李钟峨督学福建任上,刻其父《雪鸿堂》、兄《燕喜堂》和自撰《垂云亭》,命名日《雪鸿堂文集》。后经山东巡抚采进,乾隆帝以《雪鸿堂集》钦定入选大型历史文献《四库全书》,现存入北京国家图书馆。

文以载道为上,其次,则莫若适于用。虽有良材,雕其输,转而去其缓,弗可乘也。虽有文绣饰其声悦,而绝其领,弗可服也。是故物之不适于用者,必彪于外。桓潭有言,文家各有所慕,或好浮华,而不知实核,或美众多而不见要约,陈思亦云:世之作者多好烦文博采,深沉,其旨。
若此者恒不适于用。西蜀能文之土,莫若司马相如,杨雄,王褒之徒,则莫若三苏氏。封禅之文博矣,诏而不适于用。金马碧鸡之颂丽矣,夸而不适于用。元经奇矣,奥而不适于用。三苏氏之文,大抵以文为文,独老苏氏以适用为主。故蜀人之文,其适于用,莫若老苏氏。巴西李懒庵之文近之。懒庵以名孝廉起家,为县尹,治登之黄,美政弗胜书,读其文。可以知其政,盖其所以言者,其所以为用者也。
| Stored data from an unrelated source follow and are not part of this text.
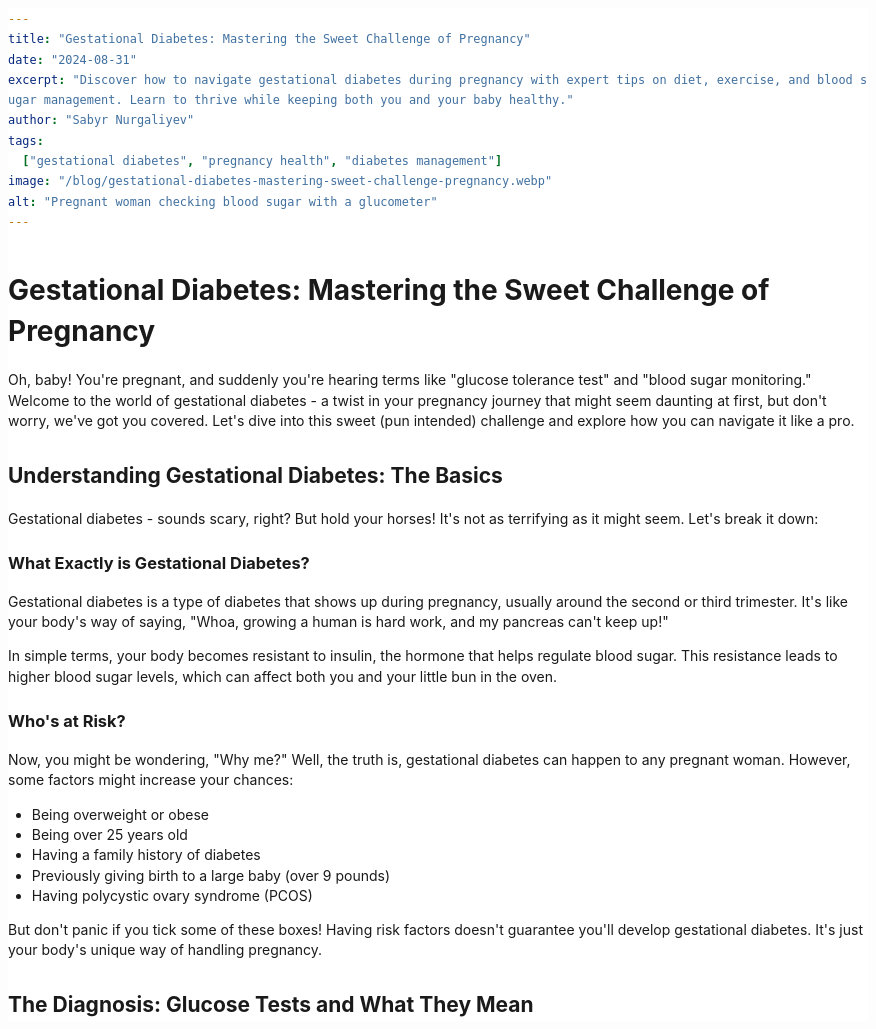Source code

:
```yaml
---
title: "Gestational Diabetes: Mastering the Sweet Challenge of Pregnancy"
date: "2024-08-31"
excerpt: "Discover how to navigate gestational diabetes during pregnancy with expert tips on diet, exercise, and blood sugar management. Learn to thrive while keeping both you and your baby healthy."
author: "Sabyr Nurgaliyev"
tags:
  ["gestational diabetes", "pregnancy health", "diabetes management"]
image: "/blog/gestational-diabetes-mastering-sweet-challenge-pregnancy.webp"
alt: "Pregnant woman checking blood sugar with a glucometer"
---
```


# Gestational Diabetes: Mastering the Sweet Challenge of Pregnancy

Oh, baby! You're pregnant, and suddenly you're hearing terms like "glucose tolerance test" and "blood sugar monitoring." Welcome to the world of gestational diabetes - a twist in your pregnancy journey that might seem daunting at first, but don't worry, we've got you covered. Let's dive into this sweet (pun intended) challenge and explore how you can navigate it like a pro.

## Understanding Gestational Diabetes: The Basics

Gestational diabetes - sounds scary, right? But hold your horses! It's not as terrifying as it might seem. Let's break it down:

### What Exactly is Gestational Diabetes?

Gestational diabetes is a type of diabetes that shows up during pregnancy, usually around the second or third trimester. It's like your body's way of saying, "Whoa, growing a human is hard work, and my pancreas can't keep up!"

In simple terms, your body becomes resistant to insulin, the hormone that helps regulate blood sugar. This resistance leads to higher blood sugar levels, which can affect both you and your little bun in the oven.

### Who's at Risk?

Now, you might be wondering, "Why me?" Well, the truth is, gestational diabetes can happen to any pregnant woman. However, some factors might increase your chances:

- Being overweight or obese
- Being over 25 years old
- Having a family history of diabetes
- Previously giving birth to a large baby (over 9 pounds)
- Having polycystic ovary syndrome (PCOS)

But don't panic if you tick some of these boxes! Having risk factors doesn't guarantee you'll develop gestational diabetes. It's just your body's unique way of handling pregnancy.

## The Diagnosis: Glucose Tests and What They Mean
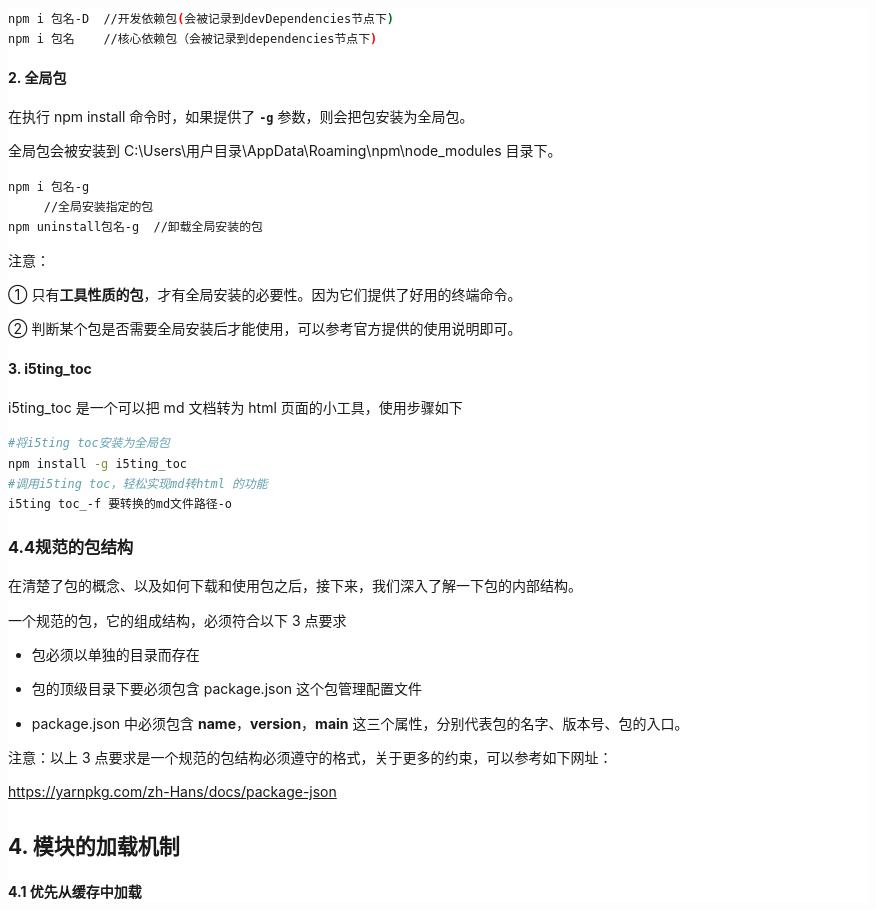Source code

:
 ```bash
npm i 包名-D  //开发依赖包(会被记录到devDependencies节点下)
npm i 包名    //核心依赖包（会被记录到dependencies节点下)
```



#### 2. 全局包

在执行 npm install 命令时，如果提供了 **`-g`** 参数，则会把包安装为全局包。

全局包会被安装到 C:\Users\用户目录\AppData\Roaming\npm\node_modules 目录下。

```bash
npm i 包名-g   
     //全局安装指定的包
npm uninstall包名-g  //卸载全局安装的包
```

注意：

① 只有**工具性质的包**，才有全局安装的必要性。因为它们提供了好用的终端命令。

② 判断某个包是否需要全局安装后才能使用，可以参考官方提供的使用说明即可。



#### 3. i5ting_toc

i5ting_toc 是一个可以把 md 文档转为 html 页面的小工具，使用步骤如下

```bash
#将i5ting toc安装为全局包
npm install -g i5ting_toc
#调用i5ting toc，轻松实现md转html 的功能
i5ting toc_-f 要转换的md文件路径-o
```



### 4.4规范的包结构

在清楚了包的概念、以及如何下载和使用包之后，接下来，我们深入了解一下包的内部结构。

一个规范的包，它的组成结构，必须符合以下 3 点要求

- 包必须以单独的目录而存在

- 包的顶级目录下要必须包含 package.json 这个包管理配置文件

- package.json 中必须包含 **name**，**version**，**main** 这三个属性，分别代表包的名字、版本号、包的入口。

注意：以上 3 点要求是一个规范的包结构必须遵守的格式，关于更多的约束，可以参考如下网址：

https://yarnpkg.com/zh-Hans/docs/package-json



## 4. 模块的加载机制

#### 4.1 优先从缓存中加载
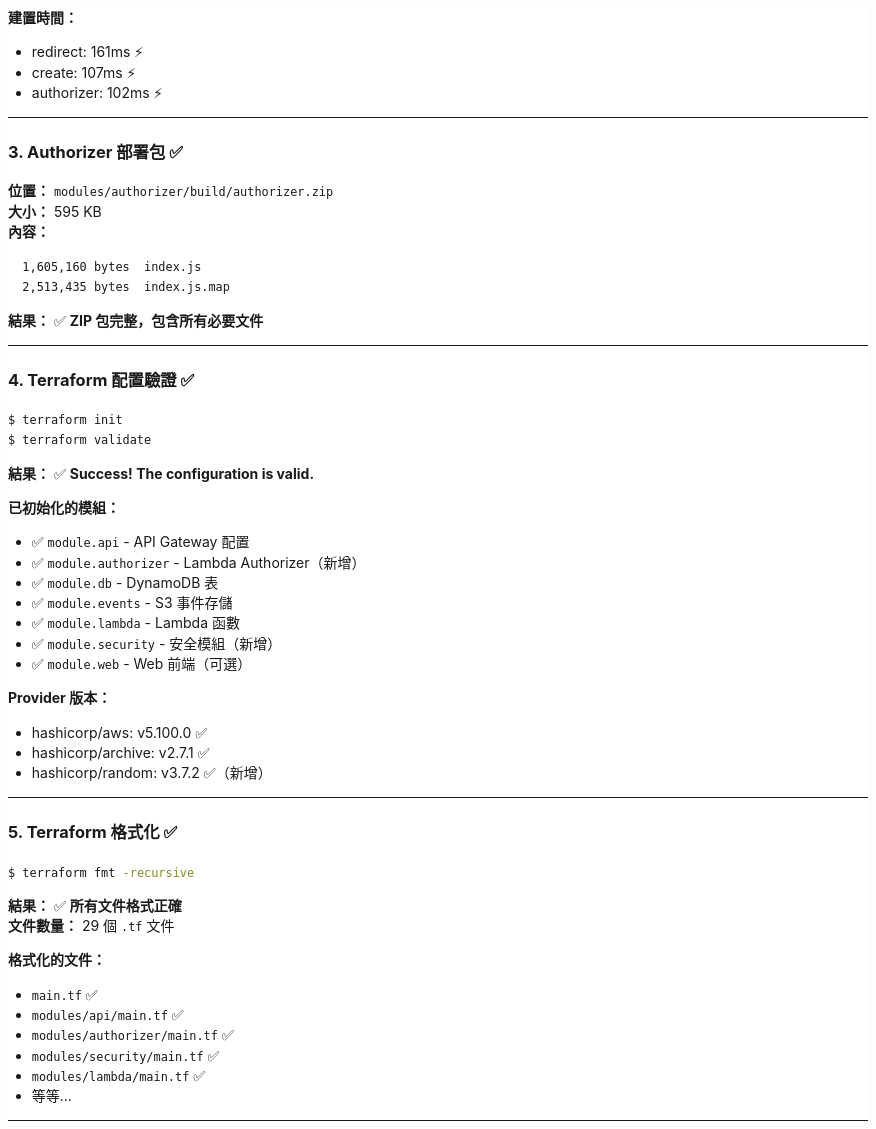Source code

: **建置時間：** 
- redirect: 161ms ⚡
- create: 107ms ⚡
- authorizer: 102ms ⚡

---

### 3. Authorizer 部署包 ✅

**位置：** `modules/authorizer/build/authorizer.zip`  
**大小：** 595 KB  
**內容：**
```
  1,605,160 bytes  index.js
  2,513,435 bytes  index.js.map
```

**結果：** ✅ **ZIP 包完整，包含所有必要文件**

---

### 4. Terraform 配置驗證 ✅

```bash
$ terraform init
$ terraform validate
```

**結果：** ✅ **Success! The configuration is valid.**

**已初始化的模組：**
- ✅ `module.api` - API Gateway 配置
- ✅ `module.authorizer` - Lambda Authorizer（新增）
- ✅ `module.db` - DynamoDB 表
- ✅ `module.events` - S3 事件存儲
- ✅ `module.lambda` - Lambda 函數
- ✅ `module.security` - 安全模組（新增）
- ✅ `module.web` - Web 前端（可選）

**Provider 版本：**
- hashicorp/aws: v5.100.0 ✅
- hashicorp/archive: v2.7.1 ✅
- hashicorp/random: v3.7.2 ✅（新增）

---

### 5. Terraform 格式化 ✅

```bash
$ terraform fmt -recursive
```

**結果：** ✅ **所有文件格式正確**  
**文件數量：** 29 個 `.tf` 文件

**格式化的文件：**
- `main.tf` ✅
- `modules/api/main.tf` ✅
- `modules/authorizer/main.tf` ✅
- `modules/security/main.tf` ✅
- `modules/lambda/main.tf` ✅
- 等等...

---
老苏氏之文,师《国策》,其言之醇者,可用其驳也。或失之机械变诈,而去道远。懒庵之文,宗经,而支于史。其学正,故其言质而不浮,要而不烦,粹然,蔼然,而无偏杂旁之。其施于治也。若五谷之必可以疗饥,药石之必可以伐病。既适于用,而其于道也亦近矣。惜其以伉直执法赚于郡,悴去官,而不获究其用,乃以文传也。懒庵殁二十余年,仲子芝麓检讨视学闽南,方以有用之文期多士。因梓其先集以行斯,亦广文教之一大端也。芝麓远自闽中,邮寄全编,乞一言,以弁首简。余以其文之适于用也,遂不辞而为之序。
王掞(清文渊阁大学士)
戊戌冬月二十二日撰
翻译:
文章以传达道德为最高标准,其次,就是看它是否适用。就像有好的材料,如果雕刻得体,去掉多余的装饰,就可以使用了。如果有华丽的文采来装饰声音,但如果断了领子,就不能穿了。因此,不适用的事物,必定在外表上显得华丽。桓潭曾说过,文人各有各的偏好,有的人喜欢浮华,却不知道实质,有的人追求辞藻繁多却抓不住要点,陈思也说过:世上的作家大多喜欢繁复的文风和广博的采集,内容深奥,他们的意图也是如此。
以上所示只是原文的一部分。